Die verzögerte und ineffektive Herangehensweise des Komitees wird zunehmend als wirkungslos angesehen. Dieser Ansatz und die damit verbundene Unklarheit verhindern, dass die Türkei das Komitee als ernstzunehmenden Mechanismus wahrnimmt. Darüber hinaus steht der Ansatz des Komitees nicht im Einklang mit dem Geist der Urteile des Europäischen Gerichtshofs für Menschenrechte (EGMR). Die 26-jährige Haft auf İmralı und deren unbestimmte Verlängerung beseitigen die Möglichkeit eines »Rechts auf Hoffnung« und verschärfen die Verletzung des Folterverbots. Im Urteil »Öcalan Nr. 2« stellte der EGMR fest, dass »… der Verstoß gegen Artikel 3 nicht in der späteren Phase der Inhaftierung, sondern zum Zeitpunkt der Verhängung der lebenslangen Freiheitsstrafe entsteht.« Mit anderen Worten: Das Folterverbot wird seit 2002 offiziell verletzt. Die mangelnde Entschlossenheit der Türkei, sich an die internationalen Menschenrechtsstandards zu halten, stellt ein ernstes Problem dar, das der Europarat und das Komitee dringend ansprechen müssen.

Aus diesem Grund sollte der Überwachungsprozess zur Umsetzung der Entscheidung unverzüglich auch von der Parlamentarischen Versammlung des Europarats unterstützt werden. Es ist notwendig, dass das Komitee in seinen gerichtlichen oder diplomatischen Prozessen eine politische Perspektive entwickelt, und ergänzende Verfahren eingerichtet werden, die eine Brücke zwischen dem Europarat und dem Komitee schlagen. Angesichts der derzeitigen Lage sollte das Komitee auch in Erwägung ziehen, die Meinung des EGMR gemäß Artikel 46 der Europäischen Menschenrechtskonvention (EMRK) einzuholen. Dies muss selbstverständlich unbedingt und unverzüglich umgesetzt werden.

Die Freiheit, die den Kern der Angelegenheit bildet, kann nur unter diesen Voraussetzungen auf einer rechtlichen Grundlage möglich, vertrauenswürdig und absehbar werden.

Die von der kurdischen Bevölkerung sowie in Europa und dem Nahen Osten geführte Kampagne für die Freiheit von Herrn Öcalan zeigt, dass die Zeit für seine Freilassung gekommen ist. Die wichtigsten Gründe für seine Freilassung sind, dass er, obwohl er seit etwa 26 Jahren unter Bedingungen der Folter inhaftiert ist, in dieser Zeit und schon zuvor kontinuierlich ernsthafte Bemühungen, Initiativen und Kampagnen für eine demokratische Lösung der kurdischen Frage unternommen hat, ihm eine Rolle als Vermittler für Frieden und demokratische Lösungen zugeschrieben wird und er sich für die Etablierung demokratischer Prinzipien und Strukturen insbesondere im Nahen Osten, aber auch weltweit einsetzt. Diese Gründe spiegeln die grundlegenden historischen und demokratischen Bedürfnisse der Gesellschaft wider.

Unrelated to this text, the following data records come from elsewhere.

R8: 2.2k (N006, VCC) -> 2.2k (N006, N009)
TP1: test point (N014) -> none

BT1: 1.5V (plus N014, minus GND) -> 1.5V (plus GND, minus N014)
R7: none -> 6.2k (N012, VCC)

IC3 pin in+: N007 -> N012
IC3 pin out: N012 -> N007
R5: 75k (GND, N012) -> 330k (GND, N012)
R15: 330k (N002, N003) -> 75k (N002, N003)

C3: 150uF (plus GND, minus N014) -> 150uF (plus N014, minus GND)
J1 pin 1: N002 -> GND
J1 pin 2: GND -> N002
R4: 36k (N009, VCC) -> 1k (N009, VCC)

Das Recht auf Hoffnung – das Recht auf Freiheit – sollte im Kontext dieser Notwendigkeiten und Bedürfnisse diskutiert werden. Ohne weiteren Zeitverlust sollten konkrete Schritte in Richtung Freiheit unternommen werden, um eine demokratische Ordnung zu verwirklichen.

Es ist an der Zeit, dass die internationale Gemeinschaft, einschließlich des Europäischen Parlaments und des Ministerkomitees des Europarats, endlich die nötigen Maßnahmen ergreift, um den erforderlichen rechtlichen Rahmen für Öcalans Freiheit zu schaffen.